2 800 FCFA/kg maintenus, stocks rachetés, frontières surveillées : le Gouvernement passe à l’offensive.
La Côte d’Ivoire ne pliera pas. Alors que les cours mondiaux du cacao chutent brutalement, l’État ivoirien a décidé de protéger coûte que coûte ses producteurs. Face aux inquiétudes nées sur le terrain, le Gouvernement enclenche un plan spécial inédit pour racheter les stocks invendus et garantir le prix historique de 2 800 FCFA le kilogramme, malgré un marché international en forte turbulence.
Réunis ce mardi 20 janvier au 23ᵉ étage de l’immeuble Caistab, les acteurs clés de la filière ont assisté à une sortie très attendue du ministre d’État, ministre de l’Agriculture, du Développement rural et des Productions vivrières, Kobenan Kouassi Adjoumani. Objectif clair : rétablir la vérité des faits et annoncer des mesures fortes, immédiates et durables.
Un prix historique, non négociable
Le ministre a rappelé que plus de 85 % de la production nationale de cacao pour la campagne 2025-2026 avait été vendue par anticipation par le Conseil du Café-Cacao. C’est cette stratégie qui a permis de fixer un prix bord champ jamais atteint : 2 800 FCFA/kg.
Et le message est sans ambiguïté :
« Ce prix a été fixé par le Président de la République, Son Excellence Alassane Ouattara. Il doit être strictement respecté. C’est un engagement ferme de l’État envers les producteurs. »
Un marché mondial en chute libre
Entre septembre 2025 et aujourd’hui, les cours internationaux ont plongé de près de 30 %, passant d’environ 5 000 livres sterling la tonne à 3 500 livres, soit à peine 2 500 FCFA/kg. Une situation qui fragilise les pays voisins aux systèmes libéralisés, mais que la Côte d’Ivoire absorbe grâce à son mécanisme de stabilisation.
Stocks bloqués, État mobilisé
Sur le terrain, la campagne connaît une forte mobilisation des volumes. Résultat : ralentissements ponctuels dans l’enlèvement des fèves, aggravés par certaines contraintes logistiques et portuaires, mais aussi par la pression des flux transfrontaliers, attirés par le prix ivoirien plus élevé.
Face à cela, la riposte est immédiate.
Un plan spécial pour enlever tous les stocks invendus
Le Gouvernement a validé, avec le Conseil du Café-Cacao et l’Organisation Interprofessionnelle Agricole (OIA) Café-Cacao, un plan spécial d’enlèvement des stocks, désormais en phase opérationnelle.
👉🏾 Les enlèvements démarrent dans les tout prochains jours
👉🏾 Le dispositif durera jusqu’à la fin de la campagne principale (31 mars 2026)
👉🏾 Objectif : décongestionner le bord champ et restaurer la fluidité des achats
Trois décisions clés
1️⃣ Inventaire exhaustif de tous les stocks de cacao invendus en zones de production
2️⃣ Rachat intégral des stocks au prix garanti de 2 800 FCFA/kg, sous la coordination du CCC
3️⃣ Sensibilisation de tous les acteurs pour accélérer l’enlèvement et sécuriser les circuits
La stratégie privilégie des opérateurs nationaux solides, en synergie avec les broyeurs, multinationales et exportateurs internationaux, afin de renforcer la place des acteurs ivoiriens dans la chaîne de valeur.

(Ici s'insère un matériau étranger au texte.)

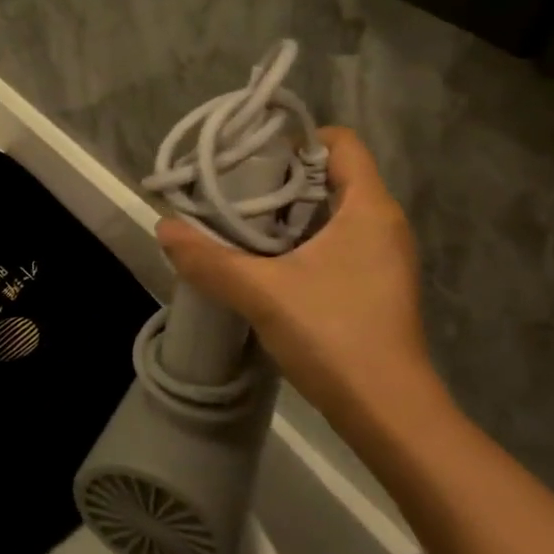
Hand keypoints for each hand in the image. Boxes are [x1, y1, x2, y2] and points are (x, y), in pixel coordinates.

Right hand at [156, 126, 454, 446]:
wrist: (390, 415)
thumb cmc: (335, 336)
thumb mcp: (262, 293)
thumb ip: (209, 259)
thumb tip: (163, 228)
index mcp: (368, 208)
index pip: (340, 143)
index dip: (297, 139)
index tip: (252, 156)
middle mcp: (383, 224)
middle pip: (332, 175)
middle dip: (282, 177)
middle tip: (234, 189)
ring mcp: (383, 257)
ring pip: (332, 211)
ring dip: (289, 212)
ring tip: (240, 223)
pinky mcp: (375, 286)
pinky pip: (337, 242)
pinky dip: (302, 240)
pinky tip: (265, 262)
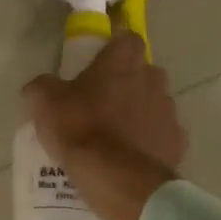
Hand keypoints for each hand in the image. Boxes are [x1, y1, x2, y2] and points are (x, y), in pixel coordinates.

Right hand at [24, 32, 186, 219]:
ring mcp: (170, 112)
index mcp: (124, 60)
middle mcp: (154, 78)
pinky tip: (128, 160)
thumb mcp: (44, 103)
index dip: (112, 50)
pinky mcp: (177, 143)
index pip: (126, 38)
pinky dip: (147, 143)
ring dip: (137, 114)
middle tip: (99, 105)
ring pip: (153, 105)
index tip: (96, 66)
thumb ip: (42, 86)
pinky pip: (160, 136)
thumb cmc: (81, 130)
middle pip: (141, 73)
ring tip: (113, 138)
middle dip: (125, 84)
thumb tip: (43, 87)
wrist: (119, 180)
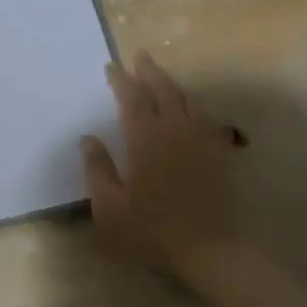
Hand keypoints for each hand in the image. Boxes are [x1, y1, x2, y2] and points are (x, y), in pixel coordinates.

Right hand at [81, 52, 252, 289]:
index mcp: (144, 137)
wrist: (213, 250)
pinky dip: (194, 106)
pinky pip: (206, 117)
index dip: (120, 80)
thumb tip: (88, 138)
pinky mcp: (219, 151)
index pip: (131, 98)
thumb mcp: (110, 207)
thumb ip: (97, 169)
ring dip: (171, 83)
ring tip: (161, 76)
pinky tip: (192, 109)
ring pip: (186, 98)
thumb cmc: (154, 230)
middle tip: (140, 56)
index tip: (112, 66)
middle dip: (149, 71)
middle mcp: (173, 128)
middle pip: (162, 89)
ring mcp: (200, 138)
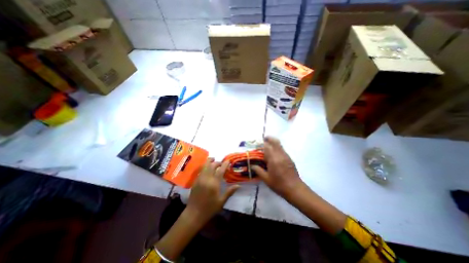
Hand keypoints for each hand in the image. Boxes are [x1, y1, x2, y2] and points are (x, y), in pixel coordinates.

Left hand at [186, 159, 239, 225]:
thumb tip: (238, 185)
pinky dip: (205, 166)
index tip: (228, 161)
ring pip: (205, 166)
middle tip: (222, 164)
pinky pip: (201, 170)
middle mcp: (206, 178)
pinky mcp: (195, 180)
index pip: (220, 170)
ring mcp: (200, 179)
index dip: (225, 164)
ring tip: (214, 160)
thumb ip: (229, 192)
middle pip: (212, 165)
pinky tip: (207, 168)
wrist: (194, 214)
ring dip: (210, 161)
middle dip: (218, 162)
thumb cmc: (209, 209)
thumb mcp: (221, 201)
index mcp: (214, 183)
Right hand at [253, 138, 304, 199]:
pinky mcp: (289, 159)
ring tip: (268, 145)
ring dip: (274, 142)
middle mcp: (280, 155)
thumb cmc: (279, 184)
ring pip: (279, 145)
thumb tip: (252, 166)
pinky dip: (277, 148)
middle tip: (264, 139)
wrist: (295, 189)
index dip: (262, 143)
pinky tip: (274, 154)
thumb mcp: (266, 179)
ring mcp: (286, 156)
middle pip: (275, 142)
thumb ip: (258, 170)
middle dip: (269, 138)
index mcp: (273, 159)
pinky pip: (282, 150)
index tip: (258, 142)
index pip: (267, 146)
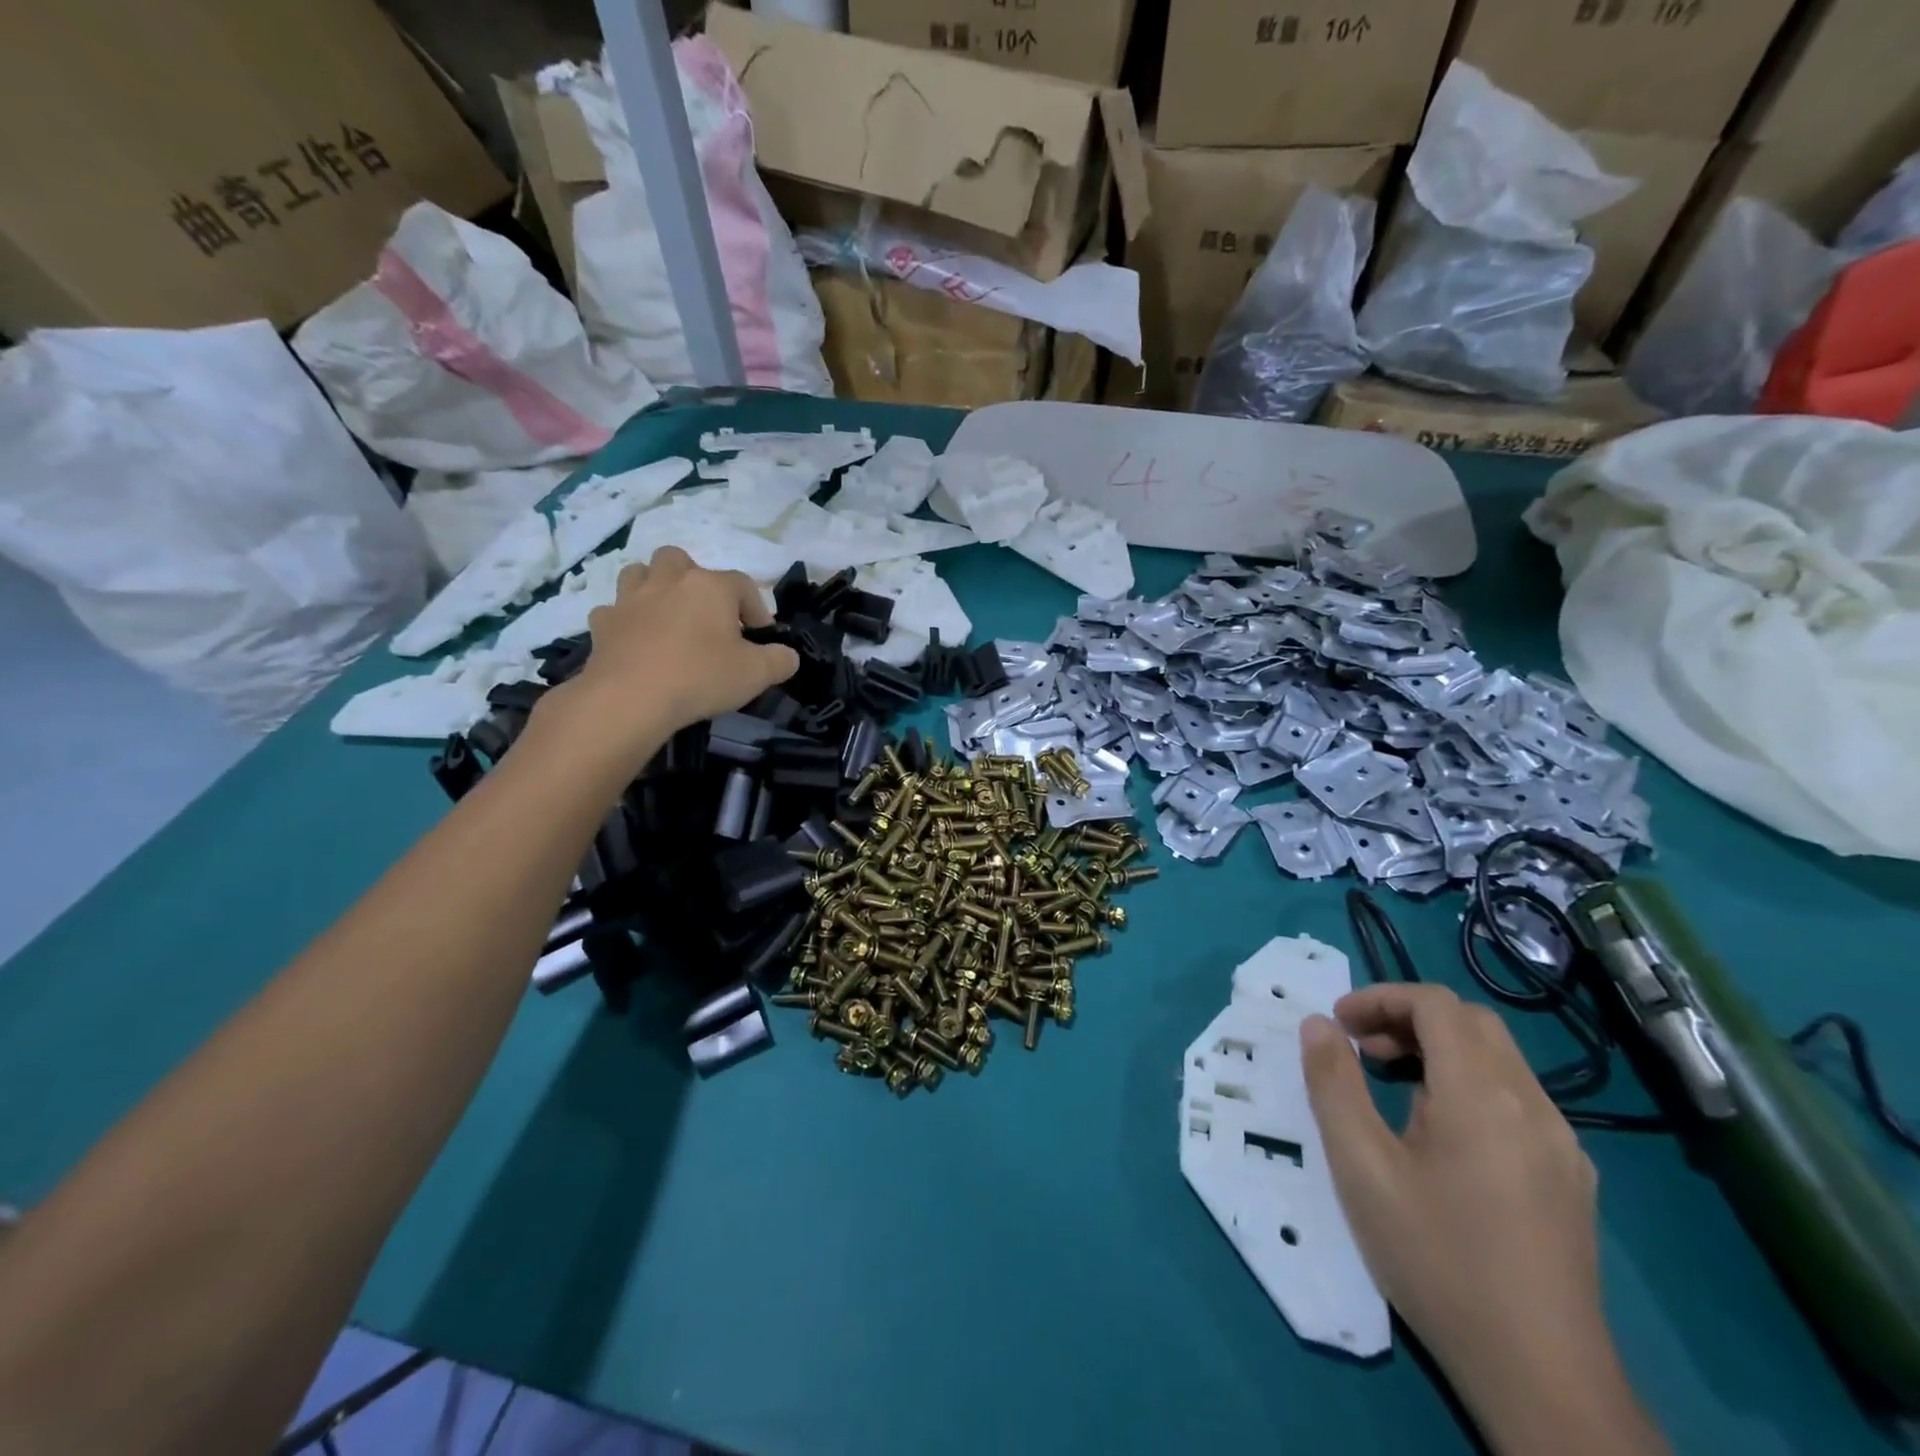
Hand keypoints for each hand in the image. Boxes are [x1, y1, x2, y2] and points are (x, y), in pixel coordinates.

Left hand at [543, 548, 798, 768]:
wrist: (630, 699)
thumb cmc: (701, 677)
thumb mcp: (757, 674)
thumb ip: (780, 660)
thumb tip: (788, 656)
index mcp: (710, 586)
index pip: (743, 585)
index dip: (757, 610)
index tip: (761, 638)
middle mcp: (669, 580)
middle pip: (681, 560)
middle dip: (695, 580)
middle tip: (706, 615)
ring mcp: (630, 599)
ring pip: (640, 573)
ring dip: (654, 587)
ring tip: (668, 617)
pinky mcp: (603, 624)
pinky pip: (614, 611)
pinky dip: (626, 621)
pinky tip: (636, 641)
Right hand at [1302, 985, 1665, 1455]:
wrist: (1541, 1375)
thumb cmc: (1436, 1258)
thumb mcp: (1361, 1167)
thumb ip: (1333, 1084)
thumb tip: (1317, 1024)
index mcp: (1483, 1094)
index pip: (1436, 1004)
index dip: (1381, 998)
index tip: (1339, 1024)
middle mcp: (1533, 1104)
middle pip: (1471, 1023)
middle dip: (1408, 1019)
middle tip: (1360, 1048)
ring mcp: (1563, 1143)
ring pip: (1499, 1059)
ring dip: (1439, 1050)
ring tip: (1391, 1087)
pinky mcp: (1573, 1178)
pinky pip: (1518, 1099)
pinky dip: (1470, 1085)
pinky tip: (1442, 1136)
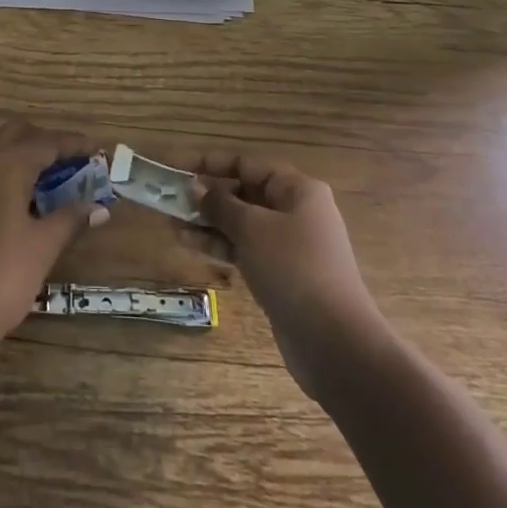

Message clair aux producteurs : l’État tient la barre
Encadrement, traçabilité, logistique, sécurité aux frontières : tout est sous contrôle, assure le ministre.
« Je veux rassurer l’ensemble des producteurs : la situation est maîtrisée. Le Gouvernement est mobilisé et les effets du plan seront visibles dans les prochains jours. »
Cap maintenu, confiance préservée
Avec ce plan d’action musclé, l’État ivoirien protège le revenu des producteurs, préserve la stabilité sociale et garantit la continuité de la campagne cacao 2025-2026.
Message final : le cacao ivoirien ne sera pas bradé.